Implementation details

Need to merge specified key_format with primary key_format. This needs care because of the optimization when the last column is a WT_ITEM (we don't store the length).

We still need WT_INDEX::idxkey_format with a custom extractor to mask the visible index columns (and hide the primary key columns that we add to the end).

Index keys are currently generated by __wt_schema_project_merge in APPLY_IDX in cur_table.c. When a custom extractor is set, this loop needs another level of nesting (to deal with multiple index keys per record).

We use "plans" to slice and dice columns to form keys and values. This is a string describing a sequence of steps through the columns to copy out the necessary columns in the required order. Custom extractors replace the use of WT_INDEX::key_plan when generating the index key from the table. However, they still need a key_plan to extract the primary key from the index. It might be simplest to generate this key_plan manually (just skip the number of columns in the visible index key and copy out each column in the primary key).

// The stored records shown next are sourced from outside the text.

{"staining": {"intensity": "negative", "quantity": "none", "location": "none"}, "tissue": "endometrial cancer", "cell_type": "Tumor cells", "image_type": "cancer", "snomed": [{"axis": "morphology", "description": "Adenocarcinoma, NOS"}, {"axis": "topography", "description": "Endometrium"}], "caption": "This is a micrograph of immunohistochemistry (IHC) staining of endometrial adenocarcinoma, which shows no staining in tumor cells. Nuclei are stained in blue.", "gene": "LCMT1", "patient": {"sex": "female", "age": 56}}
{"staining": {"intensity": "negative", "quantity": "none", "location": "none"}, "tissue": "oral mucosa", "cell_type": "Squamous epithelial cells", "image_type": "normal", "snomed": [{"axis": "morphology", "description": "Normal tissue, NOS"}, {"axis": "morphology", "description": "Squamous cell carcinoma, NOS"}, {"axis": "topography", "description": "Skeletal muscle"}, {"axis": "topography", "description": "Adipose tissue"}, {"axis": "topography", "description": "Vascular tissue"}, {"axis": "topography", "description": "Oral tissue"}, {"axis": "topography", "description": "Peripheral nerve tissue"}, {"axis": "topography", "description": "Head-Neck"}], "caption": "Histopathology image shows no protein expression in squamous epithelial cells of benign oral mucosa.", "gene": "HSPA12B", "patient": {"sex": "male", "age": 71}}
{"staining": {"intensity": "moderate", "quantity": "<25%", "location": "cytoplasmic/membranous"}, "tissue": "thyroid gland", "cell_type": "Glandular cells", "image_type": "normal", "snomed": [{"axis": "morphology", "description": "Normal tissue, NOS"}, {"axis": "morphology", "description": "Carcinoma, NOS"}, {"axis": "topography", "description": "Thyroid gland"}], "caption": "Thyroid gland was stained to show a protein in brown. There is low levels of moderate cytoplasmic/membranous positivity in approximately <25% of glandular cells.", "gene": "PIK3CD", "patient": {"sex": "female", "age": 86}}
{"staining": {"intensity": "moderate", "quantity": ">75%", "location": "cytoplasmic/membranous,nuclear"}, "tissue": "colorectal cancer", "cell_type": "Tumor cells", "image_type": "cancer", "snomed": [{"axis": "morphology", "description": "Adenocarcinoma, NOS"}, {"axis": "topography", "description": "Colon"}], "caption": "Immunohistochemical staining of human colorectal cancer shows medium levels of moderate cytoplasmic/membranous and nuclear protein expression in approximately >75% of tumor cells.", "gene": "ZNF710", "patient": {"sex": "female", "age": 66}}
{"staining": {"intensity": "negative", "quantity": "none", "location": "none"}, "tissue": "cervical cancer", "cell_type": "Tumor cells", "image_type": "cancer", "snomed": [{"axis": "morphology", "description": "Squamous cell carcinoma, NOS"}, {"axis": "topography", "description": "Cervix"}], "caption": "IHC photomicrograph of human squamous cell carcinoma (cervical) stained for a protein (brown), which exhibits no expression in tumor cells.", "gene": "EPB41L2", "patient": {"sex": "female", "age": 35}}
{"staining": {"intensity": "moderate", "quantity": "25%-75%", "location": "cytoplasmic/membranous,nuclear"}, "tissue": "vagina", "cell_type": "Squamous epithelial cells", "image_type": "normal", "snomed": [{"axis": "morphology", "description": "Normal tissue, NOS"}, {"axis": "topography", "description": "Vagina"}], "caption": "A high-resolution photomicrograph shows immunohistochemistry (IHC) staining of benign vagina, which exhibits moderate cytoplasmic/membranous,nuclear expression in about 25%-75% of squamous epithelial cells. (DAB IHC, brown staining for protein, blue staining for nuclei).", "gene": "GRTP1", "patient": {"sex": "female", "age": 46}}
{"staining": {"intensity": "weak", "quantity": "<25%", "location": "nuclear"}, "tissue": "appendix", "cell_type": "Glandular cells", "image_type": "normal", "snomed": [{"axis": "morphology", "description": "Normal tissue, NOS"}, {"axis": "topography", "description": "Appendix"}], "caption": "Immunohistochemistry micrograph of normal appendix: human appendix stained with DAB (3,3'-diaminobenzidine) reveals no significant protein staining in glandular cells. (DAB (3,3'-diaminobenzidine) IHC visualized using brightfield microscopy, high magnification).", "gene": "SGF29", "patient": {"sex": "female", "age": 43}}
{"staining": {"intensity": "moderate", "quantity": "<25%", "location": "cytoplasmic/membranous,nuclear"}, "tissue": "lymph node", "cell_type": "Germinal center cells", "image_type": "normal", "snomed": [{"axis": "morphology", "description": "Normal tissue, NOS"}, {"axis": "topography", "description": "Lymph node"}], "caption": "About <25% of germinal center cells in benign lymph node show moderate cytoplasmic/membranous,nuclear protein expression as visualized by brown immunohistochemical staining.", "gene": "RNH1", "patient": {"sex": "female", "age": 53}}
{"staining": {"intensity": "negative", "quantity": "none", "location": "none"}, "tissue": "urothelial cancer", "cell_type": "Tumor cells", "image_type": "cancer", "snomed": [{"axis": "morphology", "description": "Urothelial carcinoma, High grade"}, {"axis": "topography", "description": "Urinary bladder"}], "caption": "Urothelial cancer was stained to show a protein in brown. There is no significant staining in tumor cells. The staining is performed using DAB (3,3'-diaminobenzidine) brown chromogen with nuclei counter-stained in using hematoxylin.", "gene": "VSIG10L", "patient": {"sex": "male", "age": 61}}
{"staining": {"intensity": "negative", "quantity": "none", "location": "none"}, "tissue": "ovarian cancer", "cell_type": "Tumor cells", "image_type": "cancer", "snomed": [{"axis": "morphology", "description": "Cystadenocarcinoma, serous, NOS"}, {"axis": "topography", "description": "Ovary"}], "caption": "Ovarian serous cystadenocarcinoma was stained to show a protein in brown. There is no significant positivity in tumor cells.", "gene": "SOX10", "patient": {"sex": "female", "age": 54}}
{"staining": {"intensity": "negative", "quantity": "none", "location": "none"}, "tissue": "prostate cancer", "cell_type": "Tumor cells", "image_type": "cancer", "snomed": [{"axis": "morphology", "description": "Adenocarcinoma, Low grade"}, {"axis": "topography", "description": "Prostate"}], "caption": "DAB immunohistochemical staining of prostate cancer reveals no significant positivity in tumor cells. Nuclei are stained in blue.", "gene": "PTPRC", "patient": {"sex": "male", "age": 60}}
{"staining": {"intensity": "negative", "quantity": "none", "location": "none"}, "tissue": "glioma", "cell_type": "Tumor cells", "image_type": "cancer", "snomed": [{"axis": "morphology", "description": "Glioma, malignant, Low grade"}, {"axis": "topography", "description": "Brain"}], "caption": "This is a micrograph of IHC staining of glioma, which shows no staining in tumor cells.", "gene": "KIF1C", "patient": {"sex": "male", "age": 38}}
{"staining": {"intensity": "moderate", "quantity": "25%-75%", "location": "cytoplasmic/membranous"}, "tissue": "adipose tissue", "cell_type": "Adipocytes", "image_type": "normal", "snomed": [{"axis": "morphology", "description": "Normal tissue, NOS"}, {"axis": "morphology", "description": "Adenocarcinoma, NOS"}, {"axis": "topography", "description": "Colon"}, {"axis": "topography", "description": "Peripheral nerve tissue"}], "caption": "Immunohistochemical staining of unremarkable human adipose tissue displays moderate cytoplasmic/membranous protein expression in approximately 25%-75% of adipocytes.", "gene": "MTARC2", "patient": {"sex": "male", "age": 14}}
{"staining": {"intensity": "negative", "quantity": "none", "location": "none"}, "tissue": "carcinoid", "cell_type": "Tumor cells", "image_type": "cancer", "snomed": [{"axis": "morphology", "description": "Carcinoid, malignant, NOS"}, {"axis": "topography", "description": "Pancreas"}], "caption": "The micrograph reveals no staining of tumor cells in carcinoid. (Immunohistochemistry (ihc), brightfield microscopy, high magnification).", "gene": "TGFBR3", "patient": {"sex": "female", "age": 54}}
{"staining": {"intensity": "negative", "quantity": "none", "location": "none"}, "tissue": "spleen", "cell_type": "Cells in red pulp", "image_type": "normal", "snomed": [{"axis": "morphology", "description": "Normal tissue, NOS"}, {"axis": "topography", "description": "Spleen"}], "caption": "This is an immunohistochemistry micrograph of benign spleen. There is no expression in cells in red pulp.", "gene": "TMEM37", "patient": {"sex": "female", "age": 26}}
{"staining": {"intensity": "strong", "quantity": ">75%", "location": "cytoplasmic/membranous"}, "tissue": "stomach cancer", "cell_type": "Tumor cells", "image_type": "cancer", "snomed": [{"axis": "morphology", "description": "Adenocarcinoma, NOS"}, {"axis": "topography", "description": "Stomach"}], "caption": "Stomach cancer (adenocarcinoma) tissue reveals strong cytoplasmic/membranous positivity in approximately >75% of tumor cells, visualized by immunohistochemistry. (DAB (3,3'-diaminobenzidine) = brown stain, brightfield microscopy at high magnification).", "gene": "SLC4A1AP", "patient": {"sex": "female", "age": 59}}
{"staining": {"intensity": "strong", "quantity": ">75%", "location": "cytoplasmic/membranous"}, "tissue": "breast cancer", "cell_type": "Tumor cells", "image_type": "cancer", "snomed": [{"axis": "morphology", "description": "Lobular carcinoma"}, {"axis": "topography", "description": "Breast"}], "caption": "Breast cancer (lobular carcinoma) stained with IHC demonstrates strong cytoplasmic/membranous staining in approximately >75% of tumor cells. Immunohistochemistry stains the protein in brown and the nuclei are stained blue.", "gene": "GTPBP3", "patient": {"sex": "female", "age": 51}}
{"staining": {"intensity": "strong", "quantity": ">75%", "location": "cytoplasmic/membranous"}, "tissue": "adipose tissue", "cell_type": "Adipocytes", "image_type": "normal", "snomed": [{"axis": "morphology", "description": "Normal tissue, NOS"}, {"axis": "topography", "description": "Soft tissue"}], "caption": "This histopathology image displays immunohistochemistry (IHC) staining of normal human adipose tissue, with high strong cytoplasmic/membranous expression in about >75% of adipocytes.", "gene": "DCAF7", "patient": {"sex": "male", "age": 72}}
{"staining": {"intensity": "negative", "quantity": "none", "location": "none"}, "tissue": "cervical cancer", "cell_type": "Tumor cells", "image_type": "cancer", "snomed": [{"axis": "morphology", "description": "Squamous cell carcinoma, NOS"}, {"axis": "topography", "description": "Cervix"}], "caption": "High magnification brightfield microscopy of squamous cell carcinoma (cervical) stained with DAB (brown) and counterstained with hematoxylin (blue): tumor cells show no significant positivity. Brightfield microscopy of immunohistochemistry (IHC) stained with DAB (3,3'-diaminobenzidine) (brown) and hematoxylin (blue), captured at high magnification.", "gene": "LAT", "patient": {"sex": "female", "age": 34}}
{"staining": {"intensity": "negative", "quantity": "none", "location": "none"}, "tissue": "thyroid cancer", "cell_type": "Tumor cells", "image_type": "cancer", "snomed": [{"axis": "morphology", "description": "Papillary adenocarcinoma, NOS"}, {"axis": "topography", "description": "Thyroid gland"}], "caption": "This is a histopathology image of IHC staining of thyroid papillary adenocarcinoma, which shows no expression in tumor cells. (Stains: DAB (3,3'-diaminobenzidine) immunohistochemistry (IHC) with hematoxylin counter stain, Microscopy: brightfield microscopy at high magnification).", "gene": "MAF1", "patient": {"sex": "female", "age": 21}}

They also still need WT_INDEX::value_plan, to find the matching table columns, and WT_CURSOR_INDEX::value_plan for use with projections. These should continue to work unchanged (with the note above that if the application names columns in the index key and the names overlap with columns in the table, they must contain identical values or the results will be undefined).

Testing

test/format should be modified to optionally create an index with a custom extractor that creates 2 index keys for each primary record.

Estimate

There is probably about a week of work here: ~1 day of documentation, ~2 days for implementation plus ~2 days for testing.